Start of EXTRACT PROVIDED

2024-01-11T18:57:49Z INF cloudflared has been updated version=2024.1.2
2024-01-11T18:57:49Z INF Restarting service managed by SysV...
2024-01-11T18:57:49Z INF PID of the new process is 16
2024-01-11T18:57:49Z ERR Initiating shutdown error="cloudflared has been updated to version 2024.1.2"
2024-01-11T18:57:49Z ERR Failed to serve quic connection error="context canceled" connIndex=0 event=0 ip=000.000.000.000
2024-01-11T18:57:49Z INF Tunnel server stopped
2024-01-11T18:57:49Z INF Starting tunnel tunnelID=xxxxxxx-xxxxxxx-xxxxxxx-xxxxx
2024-01-11T18:57:49Z INF Version 2024.1.2
2024-01-11T18:57:49Z INF GOOS: linux, GOVersion: go1.21.5, GoArch: amd64
2024-01-11T18:57:49Z INF Settings: map[metrics:0.0.0.0:2000]
2024-01-11T18:57:49Z INF Environmental variables map[TUNNEL_TOKEN:*****]
2024-01-11T18:57:49Z INF Generated Connector ID: xxxxxxx-xxxxxxx-xxxxxx-xxxx
2024-01-11T18:57:49Z INF Autoupdate frequency is set autoupdateFreq=86400000
2024-01-11T18:57:49Z INF Initial protocol quic
2024-01-11T18:57:49Z INF ICMP proxy will use 10.30.0.98 as source for IPv4
2024-01-11T18:57:49Z INF ICMP proxy will use xxxx::xxxx::xxxx::xxxx in zone eth0 as source for IPv6
2024-01-11T18:57:49Z WRN The user running cloudflared process has a GID (group ID) that is not within ping_group_range. You might need to add that user to a group within that range, or instead update the range to encompass a group the user is already in by modifying /proc/sys/net/ipv4/ping_group_range. Otherwise cloudflared will not be able to ping this network error="Group ID 65532 is not between ping group 1 to 0"
2024-01-11T18:57:49Z WRN ICMP proxy feature is disabled error="cannot create ICMPv4 proxy: Group ID 65532 is not between ping group 1 to 0 nor ICMPv6 proxy: socket: permission denied"
2024-01-11T18:57:49Z INF Starting metrics server on [::]:2000/metrics
2024/01/11 18:57:49 failed to sufficiently increase receive buffer size (was: 208 kiB, wanted: 2048 kiB, got: 416 kiB). See https://github.com/quic-go/quic-go/wiki/UDP-Buffer-Sizes for details.
2024-01-11T18:57:50Z INF Registered tunnel connection connIndex=0 connection=xxxx-xxxxxx-xxxxxx-xxxxx event=0 ip=000.000.000.000 location=iad03 protocol=quic
2024-01-11T18:57:50Z INF Metrics server stopped
cloudflared has been updated to version 2024.1.2

This is running the default values.yaml with only the tunnel_token variable set.

End of EXTRACT PROVIDED

_ACTIVITY A:_
Give the value of every error= field in the cloudflared log excerpt.
_ACTIVITY B:_
Extend the cloudflared log excerpt, picking up after its final sentence about the default values.yaml.

Start of ENTRIES SUPPLIED

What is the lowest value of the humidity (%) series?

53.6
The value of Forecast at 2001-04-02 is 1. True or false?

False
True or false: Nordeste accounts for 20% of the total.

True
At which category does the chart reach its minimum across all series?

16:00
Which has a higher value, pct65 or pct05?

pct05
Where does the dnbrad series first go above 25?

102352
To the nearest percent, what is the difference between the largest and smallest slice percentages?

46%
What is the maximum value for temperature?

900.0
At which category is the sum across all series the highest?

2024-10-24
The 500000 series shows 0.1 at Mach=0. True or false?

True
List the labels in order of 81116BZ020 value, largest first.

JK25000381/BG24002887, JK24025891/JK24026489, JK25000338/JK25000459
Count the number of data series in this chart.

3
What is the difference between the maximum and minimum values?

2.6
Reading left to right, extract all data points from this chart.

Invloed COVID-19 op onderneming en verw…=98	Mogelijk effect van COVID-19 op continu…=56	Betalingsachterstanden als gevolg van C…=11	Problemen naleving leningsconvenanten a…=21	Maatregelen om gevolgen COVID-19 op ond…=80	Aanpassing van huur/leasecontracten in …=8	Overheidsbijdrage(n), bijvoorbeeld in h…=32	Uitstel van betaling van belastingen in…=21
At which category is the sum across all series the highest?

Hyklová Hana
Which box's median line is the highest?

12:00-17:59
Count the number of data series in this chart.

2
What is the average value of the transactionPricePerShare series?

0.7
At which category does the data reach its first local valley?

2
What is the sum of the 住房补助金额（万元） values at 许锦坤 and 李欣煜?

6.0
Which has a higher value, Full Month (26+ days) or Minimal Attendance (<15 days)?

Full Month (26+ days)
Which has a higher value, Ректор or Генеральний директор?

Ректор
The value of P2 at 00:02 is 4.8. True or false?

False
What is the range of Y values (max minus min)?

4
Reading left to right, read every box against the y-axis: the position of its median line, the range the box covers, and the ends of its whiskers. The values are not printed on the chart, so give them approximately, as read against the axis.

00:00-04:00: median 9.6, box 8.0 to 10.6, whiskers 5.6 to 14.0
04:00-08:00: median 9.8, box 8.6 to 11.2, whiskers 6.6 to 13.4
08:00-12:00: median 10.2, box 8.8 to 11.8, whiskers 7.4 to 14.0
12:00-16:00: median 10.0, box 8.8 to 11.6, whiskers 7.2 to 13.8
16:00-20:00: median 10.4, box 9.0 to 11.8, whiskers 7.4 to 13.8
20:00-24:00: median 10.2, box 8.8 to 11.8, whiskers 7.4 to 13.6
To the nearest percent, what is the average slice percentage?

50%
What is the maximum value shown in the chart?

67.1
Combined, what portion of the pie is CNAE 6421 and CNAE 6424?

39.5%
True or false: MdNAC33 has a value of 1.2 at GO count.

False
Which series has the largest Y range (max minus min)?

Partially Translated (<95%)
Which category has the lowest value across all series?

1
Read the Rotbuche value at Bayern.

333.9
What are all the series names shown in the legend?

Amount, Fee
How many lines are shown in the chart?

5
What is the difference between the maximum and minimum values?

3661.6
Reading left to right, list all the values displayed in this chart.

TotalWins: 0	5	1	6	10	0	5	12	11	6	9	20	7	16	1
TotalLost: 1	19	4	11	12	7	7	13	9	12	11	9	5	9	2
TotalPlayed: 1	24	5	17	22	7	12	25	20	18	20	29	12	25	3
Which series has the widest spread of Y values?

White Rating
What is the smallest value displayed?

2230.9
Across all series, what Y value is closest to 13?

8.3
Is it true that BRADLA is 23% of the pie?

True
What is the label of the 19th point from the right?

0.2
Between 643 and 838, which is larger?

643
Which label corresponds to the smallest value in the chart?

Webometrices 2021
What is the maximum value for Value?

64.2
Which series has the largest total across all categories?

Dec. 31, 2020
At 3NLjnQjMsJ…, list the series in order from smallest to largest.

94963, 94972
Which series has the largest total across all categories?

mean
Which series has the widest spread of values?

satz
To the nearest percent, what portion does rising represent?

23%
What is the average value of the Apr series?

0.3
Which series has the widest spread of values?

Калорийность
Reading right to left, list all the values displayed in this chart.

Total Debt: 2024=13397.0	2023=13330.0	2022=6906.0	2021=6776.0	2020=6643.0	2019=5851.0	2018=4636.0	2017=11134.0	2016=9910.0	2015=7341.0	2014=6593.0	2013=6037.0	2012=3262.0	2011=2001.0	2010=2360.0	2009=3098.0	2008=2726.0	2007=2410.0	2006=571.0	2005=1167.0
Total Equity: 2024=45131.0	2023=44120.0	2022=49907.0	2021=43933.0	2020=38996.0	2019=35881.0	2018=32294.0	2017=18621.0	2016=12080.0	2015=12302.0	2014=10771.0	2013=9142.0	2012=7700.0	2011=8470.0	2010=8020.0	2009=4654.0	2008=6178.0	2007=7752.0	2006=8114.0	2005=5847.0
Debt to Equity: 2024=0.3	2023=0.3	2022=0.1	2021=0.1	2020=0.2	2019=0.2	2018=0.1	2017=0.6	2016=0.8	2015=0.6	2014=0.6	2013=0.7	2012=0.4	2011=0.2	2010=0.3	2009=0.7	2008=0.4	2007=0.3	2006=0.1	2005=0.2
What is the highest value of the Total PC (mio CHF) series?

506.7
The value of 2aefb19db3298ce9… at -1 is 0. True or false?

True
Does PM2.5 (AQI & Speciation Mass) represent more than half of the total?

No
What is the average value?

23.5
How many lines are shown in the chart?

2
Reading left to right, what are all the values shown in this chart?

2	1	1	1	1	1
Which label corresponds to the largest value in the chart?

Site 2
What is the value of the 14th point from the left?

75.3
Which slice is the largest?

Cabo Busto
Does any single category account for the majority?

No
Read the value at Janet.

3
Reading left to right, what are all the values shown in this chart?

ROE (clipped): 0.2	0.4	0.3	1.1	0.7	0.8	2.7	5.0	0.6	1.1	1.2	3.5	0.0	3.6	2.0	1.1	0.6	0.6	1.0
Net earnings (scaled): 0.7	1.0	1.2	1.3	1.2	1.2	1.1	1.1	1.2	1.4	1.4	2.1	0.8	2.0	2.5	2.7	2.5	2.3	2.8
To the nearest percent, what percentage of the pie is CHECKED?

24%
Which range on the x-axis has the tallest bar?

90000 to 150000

End of ENTRIES SUPPLIED

_OUTPUT A:_
- "cloudflared has been updated to version 2024.1.2"
- "context canceled"
- "Group ID 65532 is not between ping group 1 to 0"
- "cannot create ICMPv4 proxy: Group ID 65532 is not between ping group 1 to 0 nor ICMPv6 proxy: socket: permission denied"

_OUTPUT B:_
*removed IPs and IDs

commented

This block in the cloudflared code for the no-autoupdate flag seems to indicate that the value for the boolean flag will be false unless explicitly stated otherwise,

cloudflared/cmd/cloudflared/tunnel/cmd.go

Line 814 in ba2edca

altsrc.NewBoolFlag(&cli.BoolFlag{

Going a little deeper into the altsrc package we can see the Apply() method used by the NewBoolFlag() method also indicates the same,

https://github.com/urfave/cli/blob/7656c5fb838ca8a6febca43100147d317b544fd3/altsrc/flag_generated.go#L19

Please let me know if you determine this to be the case as well.

commented

Hi @connors2015, just tried the code with a log to verify the behavior and it is the one I mentioned:
Without flag:

 ./cloudflared tunnel --url http://locahost:8888
2024-01-12T13:06:36Z INF Thank you for trying Cloudflare Tunnel(...)
2024-01-12T13:06:36Z INF Requesting new quick Tunnel on trycloudflare.com...
(...)
2024-01-12T13:06:38Z INF Auto update disabled: false

With flag

./cloudflared --no-autoupdate tunnel --url http://locahost:8888
2024-01-12T13:07:12Z INF Thank you for trying Cloudflare Tunnel(...)
2024-01-12T13:07:12Z INF Requesting new quick Tunnel on trycloudflare.com...
(...)
2024-01-12T13:07:15Z INF Auto update disabled: true

This is because we use the method cli.context.Bool:

cloudflared/cmd/cloudflared/tunnel/cmd.go

Lines 369 to 371 in ba2edca

autoupdater := updater.NewAutoUpdater(
c.Bool("no-autoupdate"), c.Duration("autoupdate-freq"), &listeners, log,
)

Which only checks if the flag is there or not:
https://github.com/urfave/cli/blob/7656c5fb838ca8a6febca43100147d317b544fd3/flag_bool.go#L161

commented

Will close this issue since the problem isn't with cloudflared but with the way the image is being set up without the --no-autoupdate flag. Feel free to reach out again if you have any doubts.